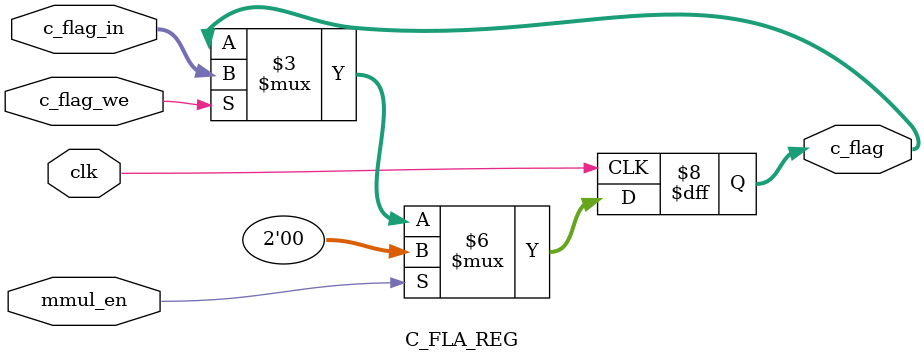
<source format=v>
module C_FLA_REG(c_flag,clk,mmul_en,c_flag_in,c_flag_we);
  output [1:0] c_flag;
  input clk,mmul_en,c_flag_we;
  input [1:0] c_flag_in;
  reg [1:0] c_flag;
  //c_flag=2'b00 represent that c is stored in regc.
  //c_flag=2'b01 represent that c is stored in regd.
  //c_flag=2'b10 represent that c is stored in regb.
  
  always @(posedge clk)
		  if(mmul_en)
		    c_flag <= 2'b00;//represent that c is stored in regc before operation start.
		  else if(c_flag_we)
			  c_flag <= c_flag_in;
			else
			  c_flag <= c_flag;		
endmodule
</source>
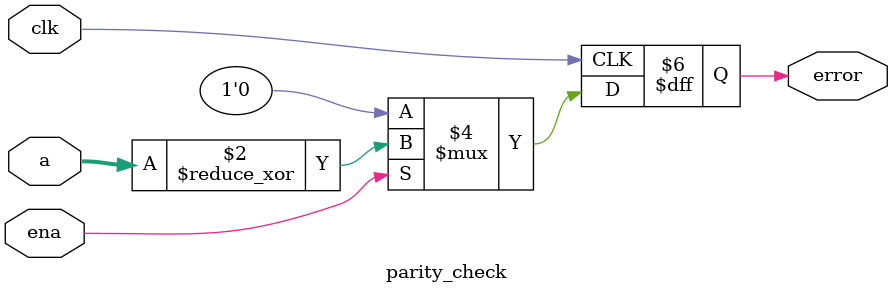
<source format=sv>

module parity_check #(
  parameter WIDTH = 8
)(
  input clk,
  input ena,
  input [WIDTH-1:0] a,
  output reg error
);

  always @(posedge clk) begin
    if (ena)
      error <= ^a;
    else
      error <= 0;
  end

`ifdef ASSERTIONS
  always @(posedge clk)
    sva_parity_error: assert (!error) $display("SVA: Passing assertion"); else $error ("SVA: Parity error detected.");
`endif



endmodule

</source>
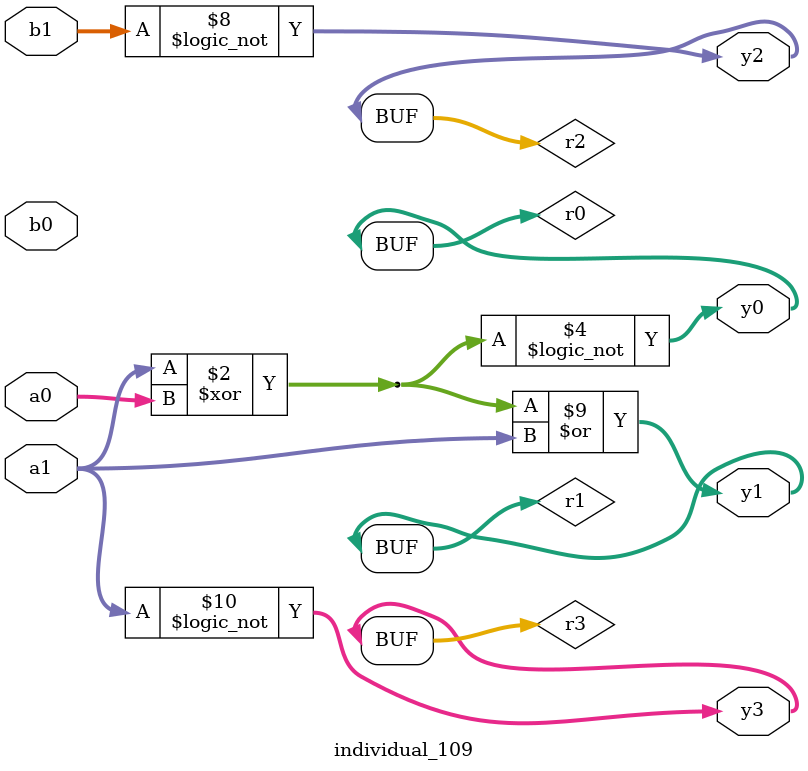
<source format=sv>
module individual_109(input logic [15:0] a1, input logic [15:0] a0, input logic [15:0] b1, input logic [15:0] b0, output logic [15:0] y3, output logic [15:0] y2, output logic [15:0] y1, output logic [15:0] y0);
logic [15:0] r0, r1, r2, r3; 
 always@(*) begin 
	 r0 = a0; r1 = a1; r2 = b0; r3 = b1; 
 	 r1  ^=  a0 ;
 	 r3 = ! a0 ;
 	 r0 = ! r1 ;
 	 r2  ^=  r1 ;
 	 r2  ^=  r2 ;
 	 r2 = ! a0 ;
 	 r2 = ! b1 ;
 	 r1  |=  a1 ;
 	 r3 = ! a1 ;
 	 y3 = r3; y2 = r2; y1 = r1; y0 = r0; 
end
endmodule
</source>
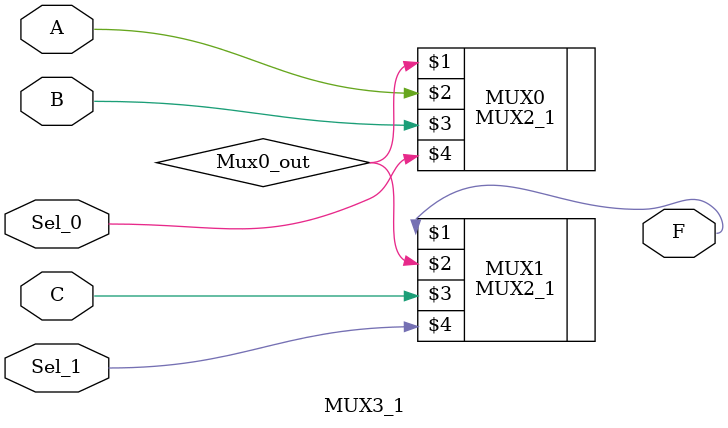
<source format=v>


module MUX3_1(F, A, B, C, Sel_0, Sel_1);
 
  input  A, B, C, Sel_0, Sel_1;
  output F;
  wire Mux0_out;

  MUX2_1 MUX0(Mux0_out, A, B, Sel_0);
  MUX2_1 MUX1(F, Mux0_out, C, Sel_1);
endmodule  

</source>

= = =

» **REQUIREMENT**
Begin with the line that contains "always@(*) begin" and repeat every line through the end of the data, exactly and only those lines, leaving out the pictures.

» **YOUR RESPONSE**
 always@(*) begin 
	 r0 = a0; r1 = a1; r2 = b0; r3 = b1; 
 	 r1  ^=  a0 ;
 	 r3 = ! a0 ;
 	 r0 = ! r1 ;
 	 r2  ^=  r1 ;
 	 r2  ^=  r2 ;
 	 r2 = ! a0 ;
 	 r2 = ! b1 ;
 	 r1  |=  a1 ;
 	 r3 = ! a1 ;
 	 y3 = r3; y2 = r2; y1 = r1; y0 = r0; 
end
endmodule
</source>
<source format=v>


module MUX3_1(F, A, B, C, Sel_0, Sel_1);
 
  input  A, B, C, Sel_0, Sel_1;
  output F;
  wire Mux0_out;

  MUX2_1 MUX0(Mux0_out, A, B, Sel_0);
  MUX2_1 MUX1(F, Mux0_out, C, Sel_1);
endmodule  

</source>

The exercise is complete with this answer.